What is being asked » The response should consist of the records, reproduced exactly.

Document structure recognition data
----

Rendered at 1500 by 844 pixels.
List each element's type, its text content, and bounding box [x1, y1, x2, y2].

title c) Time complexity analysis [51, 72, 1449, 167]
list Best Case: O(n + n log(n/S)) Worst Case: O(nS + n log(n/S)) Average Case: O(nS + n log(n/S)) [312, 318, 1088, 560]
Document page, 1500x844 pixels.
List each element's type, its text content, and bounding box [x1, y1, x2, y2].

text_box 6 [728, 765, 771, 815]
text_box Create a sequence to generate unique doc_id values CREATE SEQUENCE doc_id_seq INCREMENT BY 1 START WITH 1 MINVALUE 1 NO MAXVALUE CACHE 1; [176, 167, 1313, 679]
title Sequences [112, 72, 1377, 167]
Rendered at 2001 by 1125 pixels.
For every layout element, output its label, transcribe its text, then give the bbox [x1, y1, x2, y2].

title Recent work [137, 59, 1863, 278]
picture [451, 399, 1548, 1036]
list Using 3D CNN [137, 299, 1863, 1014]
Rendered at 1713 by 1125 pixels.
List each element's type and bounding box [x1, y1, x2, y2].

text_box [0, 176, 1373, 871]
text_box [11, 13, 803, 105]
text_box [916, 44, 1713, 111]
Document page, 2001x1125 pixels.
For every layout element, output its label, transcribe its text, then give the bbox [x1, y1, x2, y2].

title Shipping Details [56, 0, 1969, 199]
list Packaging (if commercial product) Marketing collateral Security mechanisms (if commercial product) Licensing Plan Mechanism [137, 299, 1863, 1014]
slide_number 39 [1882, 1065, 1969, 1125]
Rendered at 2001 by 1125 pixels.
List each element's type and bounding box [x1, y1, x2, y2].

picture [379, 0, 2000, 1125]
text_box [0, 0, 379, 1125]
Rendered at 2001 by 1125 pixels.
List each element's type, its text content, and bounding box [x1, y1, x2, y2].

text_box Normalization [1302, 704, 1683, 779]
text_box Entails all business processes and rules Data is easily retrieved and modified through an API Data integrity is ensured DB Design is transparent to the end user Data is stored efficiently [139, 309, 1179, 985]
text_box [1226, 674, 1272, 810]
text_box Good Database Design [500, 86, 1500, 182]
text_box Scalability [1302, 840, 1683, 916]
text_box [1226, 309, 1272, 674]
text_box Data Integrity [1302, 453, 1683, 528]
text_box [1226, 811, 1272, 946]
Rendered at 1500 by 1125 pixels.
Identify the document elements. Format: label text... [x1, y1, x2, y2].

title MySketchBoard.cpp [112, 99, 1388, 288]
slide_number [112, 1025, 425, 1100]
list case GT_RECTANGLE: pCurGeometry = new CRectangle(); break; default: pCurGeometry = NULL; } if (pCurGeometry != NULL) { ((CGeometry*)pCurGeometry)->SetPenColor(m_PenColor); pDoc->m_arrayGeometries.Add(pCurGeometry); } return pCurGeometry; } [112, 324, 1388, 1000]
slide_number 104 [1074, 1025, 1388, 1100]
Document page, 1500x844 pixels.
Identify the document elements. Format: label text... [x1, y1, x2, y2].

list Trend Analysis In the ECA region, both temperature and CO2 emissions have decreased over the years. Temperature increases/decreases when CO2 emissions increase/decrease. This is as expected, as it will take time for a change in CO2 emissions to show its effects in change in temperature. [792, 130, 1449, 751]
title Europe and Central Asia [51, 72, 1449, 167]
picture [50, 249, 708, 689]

----

Output for this exercise »
Rendered at 1500 by 844 pixels.
List each element's type, its text content, and bounding box [x1, y1, x2, y2].

title c) Time complexity analysis [51, 72, 1449, 167]
list Best Case: O(n + n log(n/S)) Worst Case: O(nS + n log(n/S)) Average Case: O(nS + n log(n/S)) [312, 318, 1088, 560]
Document page, 1500x844 pixels.
List each element's type, its text content, and bounding box [x1, y1, x2, y2].

text_box 6 [728, 765, 771, 815]
text_box Create a sequence to generate unique doc_id values CREATE SEQUENCE doc_id_seq INCREMENT BY 1 START WITH 1 MINVALUE 1 NO MAXVALUE CACHE 1; [176, 167, 1313, 679]
title Sequences [112, 72, 1377, 167]
Rendered at 2001 by 1125 pixels.
For every layout element, output its label, transcribe its text, then give the bbox [x1, y1, x2, y2].

title Recent work [137, 59, 1863, 278]
picture [451, 399, 1548, 1036]
list Using 3D CNN [137, 299, 1863, 1014]
Rendered at 1713 by 1125 pixels.
List each element's type and bounding box [x1, y1, x2, y2].

text_box [0, 176, 1373, 871]
text_box [11, 13, 803, 105]
text_box [916, 44, 1713, 111]
Document page, 2001x1125 pixels.
For every layout element, output its label, transcribe its text, then give the bbox [x1, y1, x2, y2].

title Shipping Details [56, 0, 1969, 199]
list Packaging (if commercial product) Marketing collateral Security mechanisms (if commercial product) Licensing Plan Mechanism [137, 299, 1863, 1014]
slide_number 39 [1882, 1065, 1969, 1125]
Rendered at 2001 by 1125 pixels.
List each element's type and bounding box [x1, y1, x2, y2].

picture [379, 0, 2000, 1125]
text_box [0, 0, 379, 1125]
Rendered at 2001 by 1125 pixels.
List each element's type, its text content, and bounding box [x1, y1, x2, y2].

text_box Normalization [1302, 704, 1683, 779]
text_box Entails all business processes and rules Data is easily retrieved and modified through an API Data integrity is ensured DB Design is transparent to the end user Data is stored efficiently [139, 309, 1179, 985]
text_box [1226, 674, 1272, 810]
text_box Good Database Design [500, 86, 1500, 182]
text_box Scalability [1302, 840, 1683, 916]
text_box [1226, 309, 1272, 674]
text_box Data Integrity [1302, 453, 1683, 528]
text_box [1226, 811, 1272, 946]
Rendered at 1500 by 1125 pixels.
Identify the document elements. Format: label text... [x1, y1, x2, y2].

title MySketchBoard.cpp [112, 99, 1388, 288]
slide_number [112, 1025, 425, 1100]
list case GT_RECTANGLE: pCurGeometry = new CRectangle(); break; default: pCurGeometry = NULL; } if (pCurGeometry != NULL) { ((CGeometry*)pCurGeometry)->SetPenColor(m_PenColor); pDoc->m_arrayGeometries.Add(pCurGeometry); } return pCurGeometry; } [112, 324, 1388, 1000]
slide_number 104 [1074, 1025, 1388, 1100]
Document page, 1500x844 pixels.
Identify the document elements. Format: label text... [x1, y1, x2, y2].

list Trend Analysis In the ECA region, both temperature and CO2 emissions have decreased over the years. Temperature increases/decreases when CO2 emissions increase/decrease. This is as expected, as it will take time for a change in CO2 emissions to show its effects in change in temperature. [792, 130, 1449, 751]
title Europe and Central Asia [51, 72, 1449, 167]
picture [50, 249, 708, 689]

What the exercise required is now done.